If you want to get a job when the market is tight, the obvious thing is to look where the jobs are. Right now, and probably for a while to come, health care is the place to be. But, in some places, if you don't have healthy habits, you won't be able to get work.

6 ABC Action News reports that St. Luke's Hospital and Health Network in eastern Pennsylvania is one of a growing number of medical centers that will no longer hire smokers.

According to Bob Zimmel, Senior Vice President of Human Resources, "We're a healthcare provider and we should be setting examples, as role models for people. We're also looking at ways to reduce some of our expenses the same as probably every company in this country finding ways to control costs." The cost reduction that he refers to comes from findings that employer's health care costs for smokers are higher than for non-smokers and that productivity of smokers is less when they take cigarette breaks.

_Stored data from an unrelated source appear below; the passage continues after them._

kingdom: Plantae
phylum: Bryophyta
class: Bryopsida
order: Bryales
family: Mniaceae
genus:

In an article in the Monterey County (CA) Herald, Mary Barker of the Community Hospital of the Monterey Peninsula, CA--which also just implemented a ban on hiring smokers--strengthens the economic argument. She cites studies by the American Cancer Society and the Centers for Disease Control and Prevention, which show that workers who smoke miss an average of 6.16 days of work per year because of illness, compared to 3.86 days for nonsmokers. The research also found that smokers visited health care facilities 6 more times per year than non-smokers and that they suffer accidents twice as often.

Whether such hiring ban decisions are being made to encourage healthy habits and to align an organization's missions with staff lifestyles, or for business reasons, they're getting flack in some parts of the country. In Ohio, according to Cleveland-based WKYC, Rep. Stephen Dyer is sponsoring a law that would prevent employers from refusing to hire tobacco smokers. If passed, it would place sizeable fines on employers such as the Cleveland Clinic, Summa Health System, Parma Community General Hospital and Medical Mutual of Ohio, all of whom have policies preventing the hiring of smokers.

The legality of banning smokers the right to work where they choose varies from state to state. Pennsylvania and California are two of the twenty states where, according to 6 ABC Action News, anti-nicotine hiring practices are legal. Ohio, obviously, is not. And, the battle lines are being drawn within states as well as between them.

The Chief Executive of the Cleveland Clinic, Toby Cosgrove, spoke out in defense of his company's policy, reporting that over 6,000 companies in the U.S. have banned the hiring of smokers "to promote a healthy workplace." Standing his ground, he denies that the decision was made to save money. Whatever the reasons, times are a'changing for ciggie tokers and those who employ them.